* _Task set_
**1.** In the mod review below, condense the paragraph beginning "It's very sad to give a mod a bad review" into one shorter sentence that keeps its main points.
**2.** Answer these questions using the mod review below:
(a) Which portion of the story has the reviewer played through so far?
(b) Which key character's intimate conversations are accompanied by background music?
(c) Where does the novelized backstory section appear?

* _Extract to read_
Why You Would Download This: If you've never played Planescape: Torment or Star Wars Knights of the Old Republic, you may actually find the Legacy part (first part) of the story interesting. There are some clever scripting and interesting events.

There's a saying: "Don't judge a book by its cover". From the number of kudos and endorsements, I suspect this is the case here. There is clearly really good scripting ability and there's a lot of work involved. However, at critical points, the storytelling makes such bad choices, and with such severe consequences for progress or completion of the mod, that unless you are okay with reloading (possibly reloading very far back, depending on how much stuff you do in between the quest stages), you may find this mod to be very frustrating. If you haven't before then unloaded it because you found it irritating.
It's very sad to give a mod a bad review when it's so big and so much work has gone into it, but bigger and shinier isn't necessarily better--For example, there are tons of commercially produced games that look great but suck.

Storywise, Tears of the Fiend puts together earlier mods into one integrated whole. I've played through only the Legacy portion at this stage, and will probably not continue further.

The Legacy has more than the usual amount of dialogue, and several cutscenes/flashbacks that convey information to you in a more interesting way than being told by so-and-so, reading it in a book found in-game, or getting a quest update.
There's also clearly more effort put into fleshing out character interactions, with (one) background music for certain intimate conversations with the key character of Allecia Ehothorn, and adding descriptive passages in between what they say to give more insight into character emotions beyond the facial expressions that can be scripted into dialogue in The Elder Scrolls IV: Oblivion.

And this pretty much sums up the pretty-book-cover part of this mod. Storywise, it's short, linear, and predicatble. You will have dialogue choices, but some of them really have no choice at all.

MAJOR SPOILER WARNING - We will now be critiquing various plot points in the story. You will obviously find SPOILERS, but you may also find various tips as well.

(1) Near the end of the Tears of the Fiend Guide that is included in the mod package, in a section that is a sort of novelized backstory, we find this paragraph:

"And so the Player's tale began. He defeated Mankar Cameron and Dagon, placed Martin Septim on the Throne and closed shut the gates of Oblivion forevermore. The Player made a name for himself, and demonstrated that he harboured something more than that of an ordinary mortal citizen of Tamriel."

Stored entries
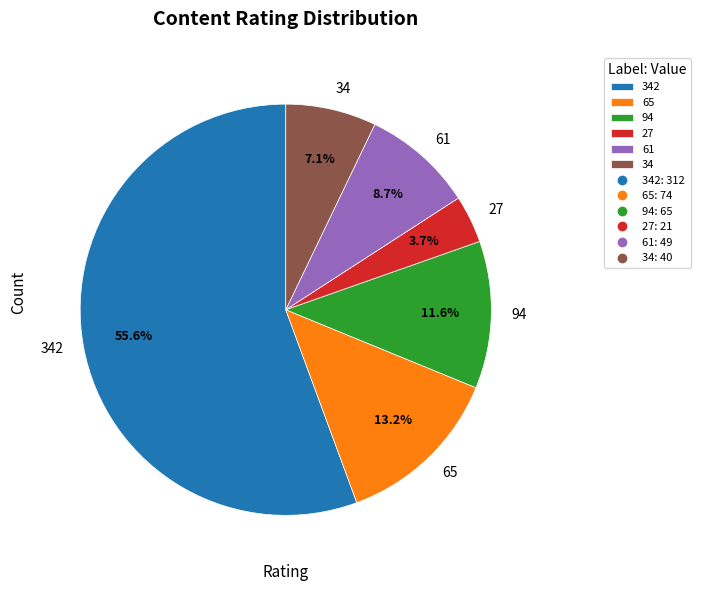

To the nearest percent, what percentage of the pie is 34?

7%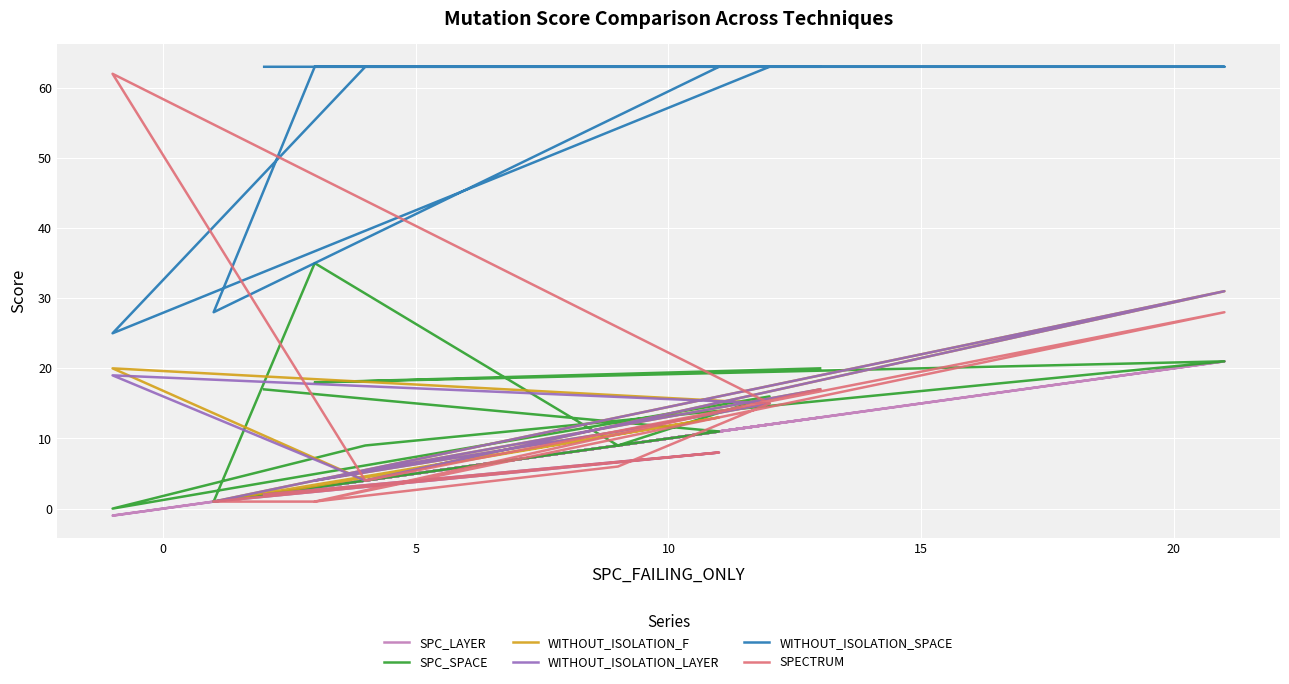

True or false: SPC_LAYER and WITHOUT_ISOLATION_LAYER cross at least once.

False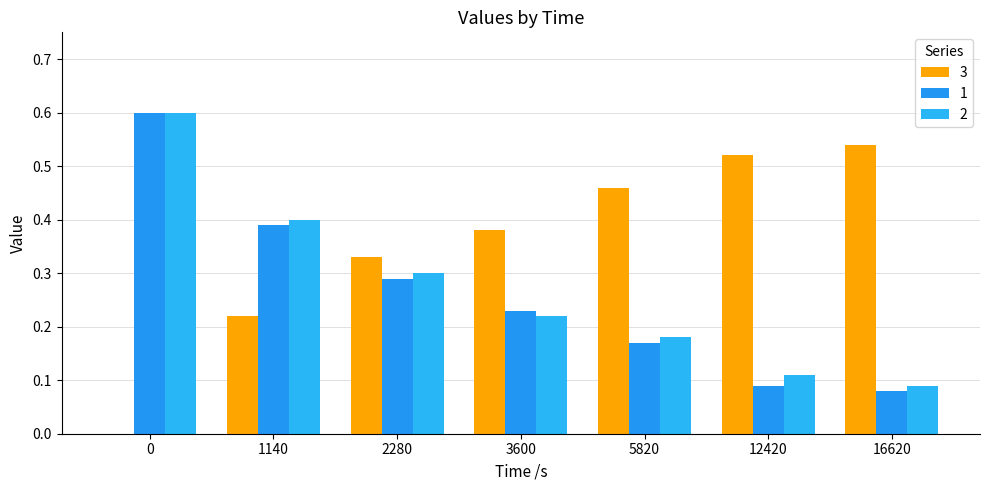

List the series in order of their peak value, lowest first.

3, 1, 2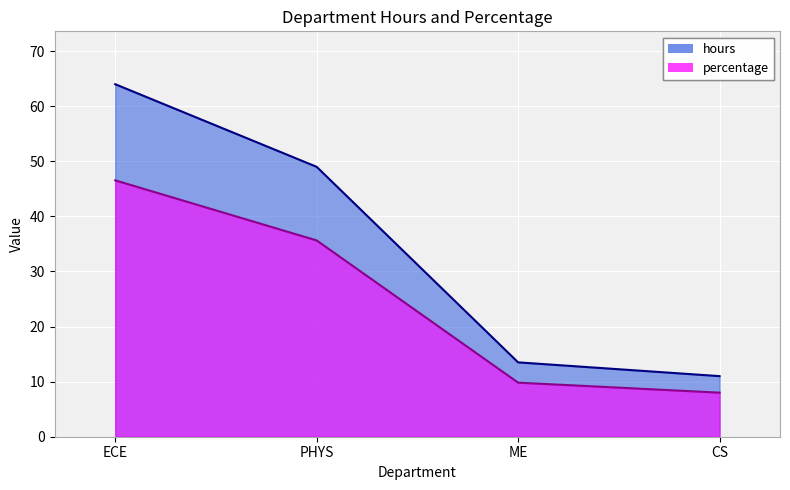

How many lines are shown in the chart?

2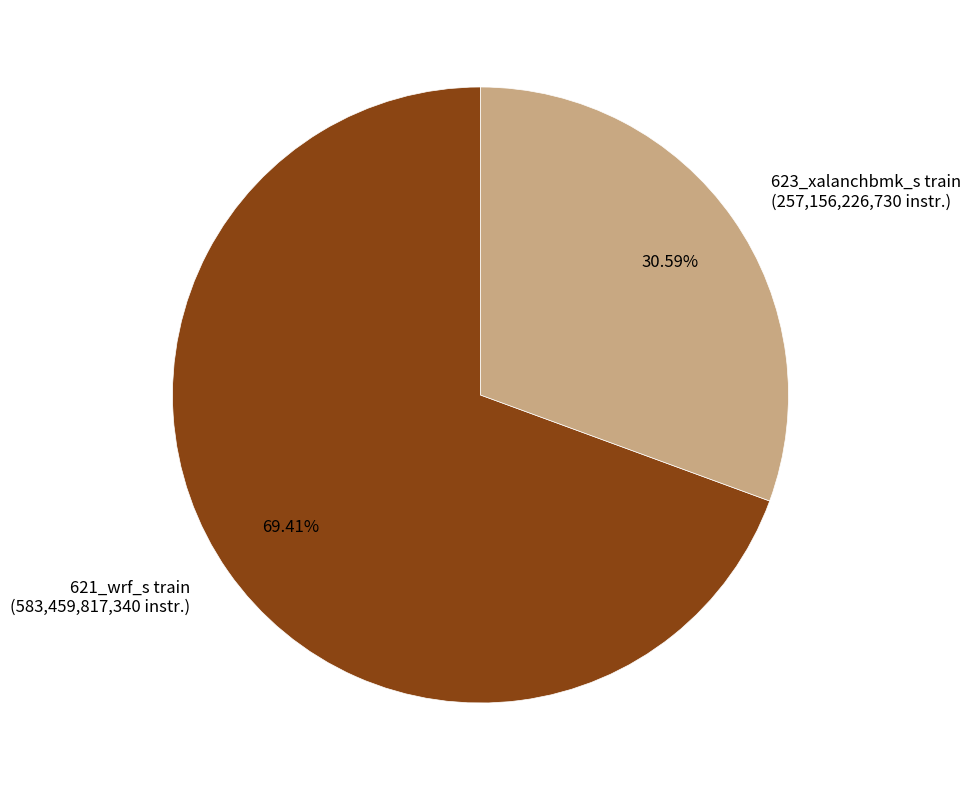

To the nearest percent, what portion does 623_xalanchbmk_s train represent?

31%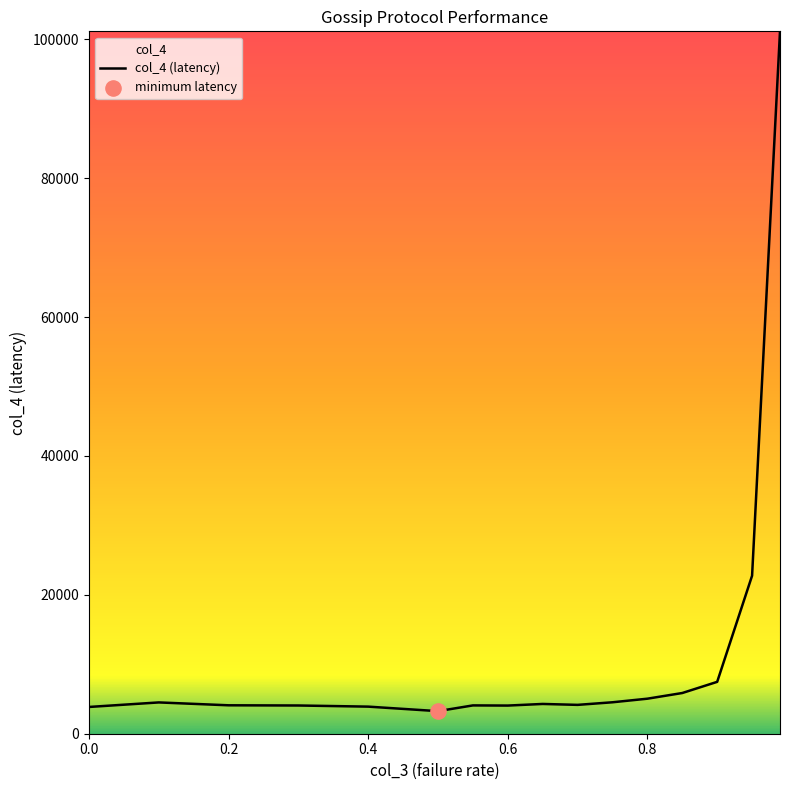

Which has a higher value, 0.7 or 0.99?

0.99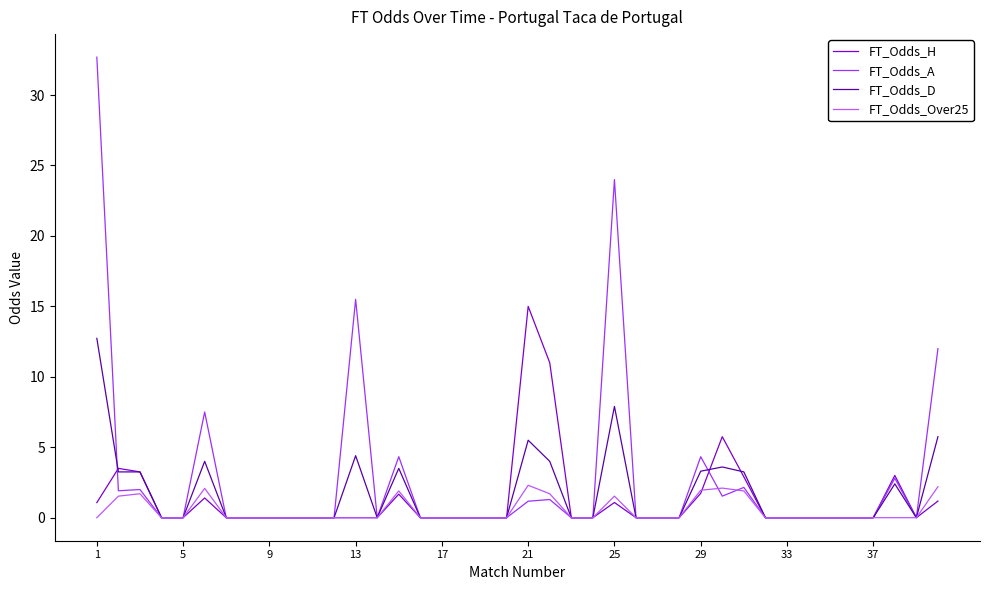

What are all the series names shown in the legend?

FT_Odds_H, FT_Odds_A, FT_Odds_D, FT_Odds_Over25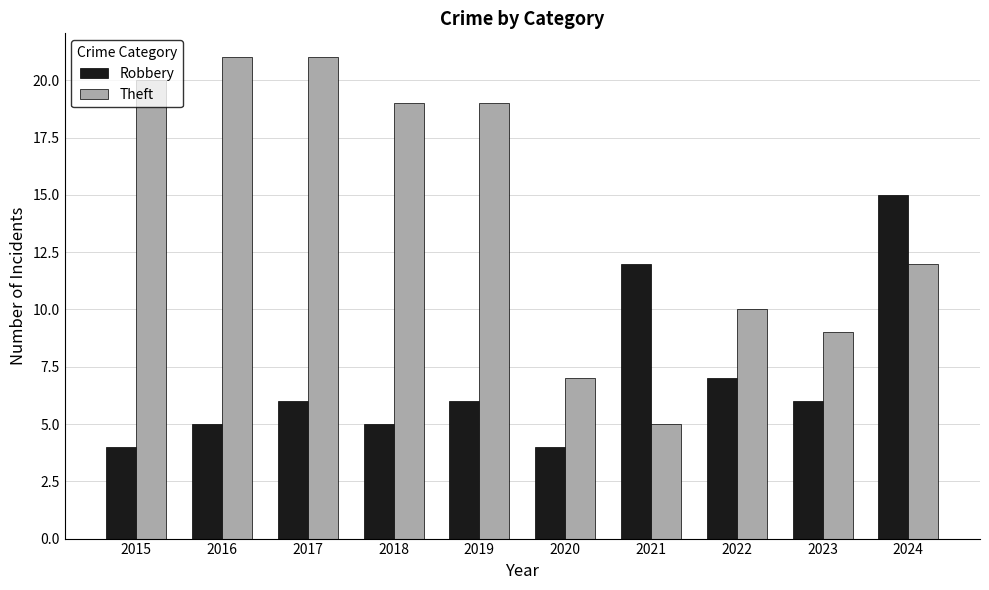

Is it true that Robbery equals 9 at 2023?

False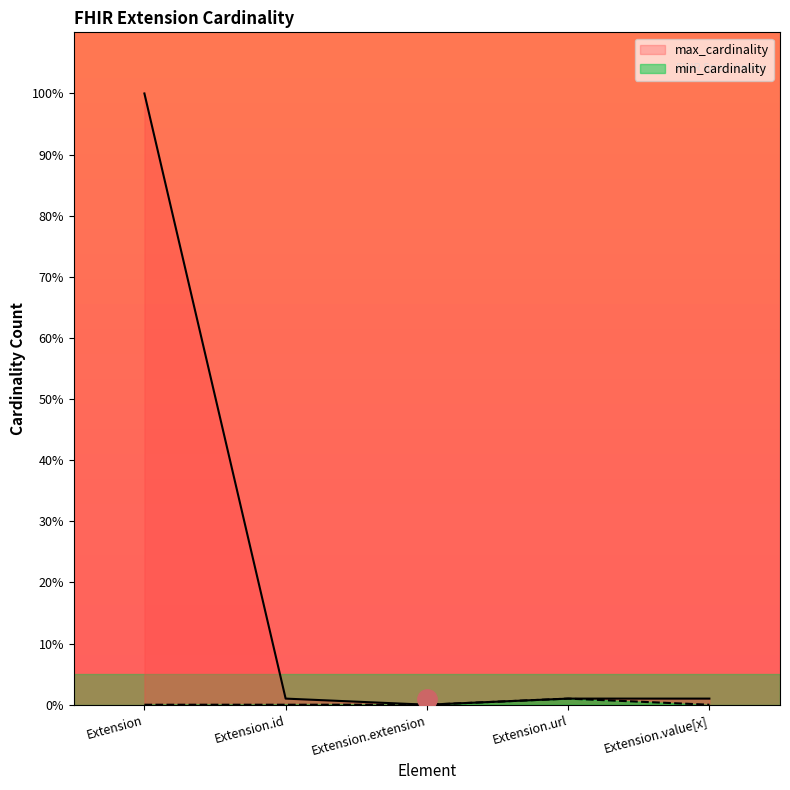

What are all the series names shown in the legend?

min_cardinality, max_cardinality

* _Responses per task_
**1.** Giving a large, labor-intensive mod a bad review is regrettable, but bigger and shinier doesn't mean better, since many commercial games look great yet are poor.

**2.**
(a) The Legacy portion.
(b) Allecia Ehothorn.
(c) Near the end of the Tears of the Fiend Guide included in the mod package.